[Your instructions] Check every line of the data below for "bilhão". Copy each one that has it.

[Dataset excerpts]

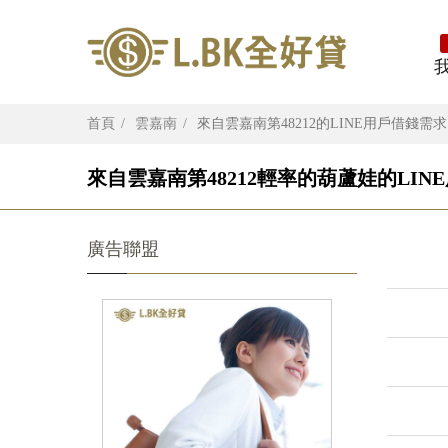
首頁
雲嘉南
來自雲嘉南第48212的LINE用戶借錢需求
來自雲嘉南第48212輕率的葫蘆娃的LIN
廣告聯盟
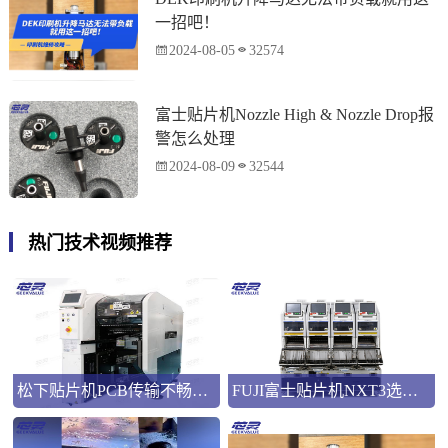
一招吧！
2024-08-05
32574
富士贴片机Nozzle High & Nozzle Drop报
警怎么处理
2024-08-09
32544
热门技术视频推荐
松下贴片机PCB传输不畅的原因与处理方法
FUJI富士贴片机NXT3选M3 III还是M6三代机？看完这篇告别纠结！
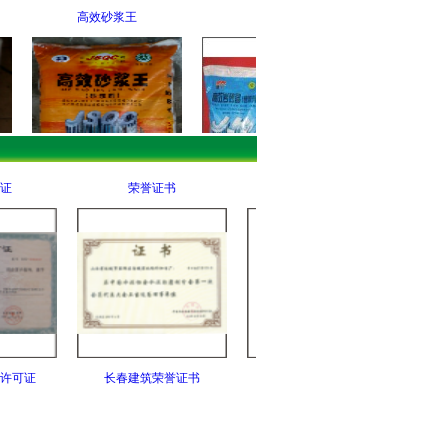
高效砂浆王
引气剂
高效减水剂
证
荣誉证书
检测报告3
高效砂浆王
引气剂
高效减水剂（粉剂产
许可证
长春建筑荣誉证书
第三页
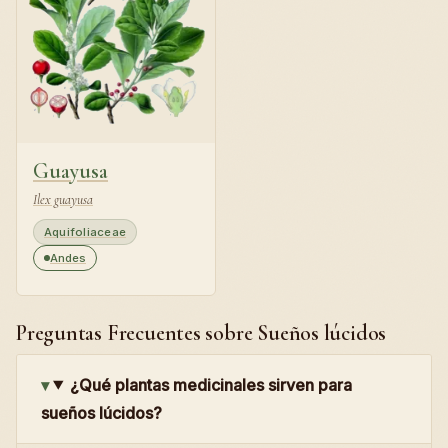
Guayusa
Ilex guayusa
Aquifoliaceae
Andes
Preguntas Frecuentes sobre Sueños lúcidos
¿Qué plantas medicinales sirven para
sueños lúcidos?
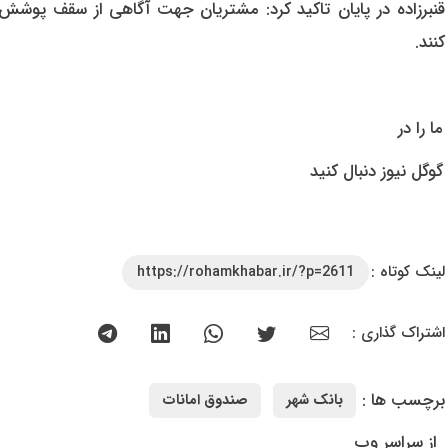
قنبرزاده در پایان تاکید کرد: مشتریان جهت آگاهی از سقف پوش
کنند.
ما را در
گوگل نیوز دنبال کنید
لینک کوتاه :
https://rohamkhabar.ir/?p=2611
اشتراک گذاری :
برچسب ها :
بانک شهر
صندوق امانات
از سراسر وب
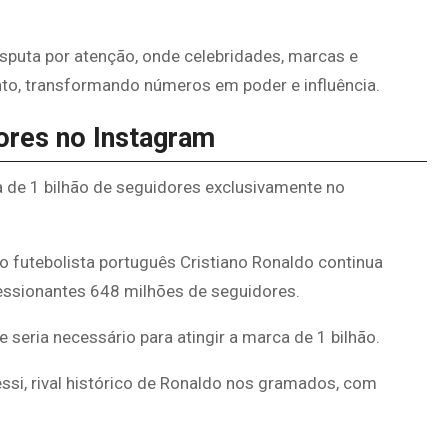
puta por atenção, onde celebridades, marcas e
to, transformando números em poder e influência.
ores no Instagram
 de 1 bilhão de seguidores exclusivamente no
 futebolista português Cristiano Ronaldo continua
essionantes 648 milhões de seguidores.
eria necessário para atingir a marca de 1 bilhão.
ssi, rival histórico de Ronaldo nos gramados, com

[Response to this exercise]
 de 1 bilhão de seguidores exclusivamente no
eria necessário para atingir a marca de 1 bilhão.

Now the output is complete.